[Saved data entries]
[Start of section]

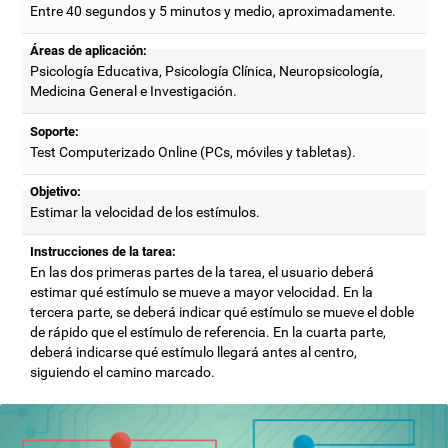
Entre 40 segundos y 5 minutos y medio, aproximadamente.
Áreas de aplicación:
Psicología Educativa, Psicología Clínica, Neuropsicología,
Medicina General e Investigación.
Soporte:
Test Computerizado Online (PCs, móviles y tabletas).
Objetivo:
Estimar la velocidad de los estímulos.
Instrucciones de la tarea:
En las dos primeras partes de la tarea, el usuario deberá
estimar qué estímulo se mueve a mayor velocidad. En la
tercera parte, se deberá indicar qué estímulo se mueve el doble
de rápido que el estímulo de referencia. En la cuarta parte,
deberá indicarse qué estímulo llegará antes al centro,
siguiendo el camino marcado.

[End of section]

Write out the text above again, swapping every "velocidad" for "rapidez" and keeping everything else the same. Leave out the pictures.

Entre 40 segundos y 5 minutos y medio, aproximadamente.
Áreas de aplicación:
Psicología Educativa, Psicología Clínica, Neuropsicología,
Medicina General e Investigación.
Soporte:
Test Computerizado Online (PCs, móviles y tabletas).
Objetivo:
Estimar la rapidez de los estímulos.
Instrucciones de la tarea:
En las dos primeras partes de la tarea, el usuario deberá
estimar qué estímulo se mueve a mayor rapidez. En la
tercera parte, se deberá indicar qué estímulo se mueve el doble
de rápido que el estímulo de referencia. En la cuarta parte,
deberá indicarse qué estímulo llegará antes al centro,
siguiendo el camino marcado.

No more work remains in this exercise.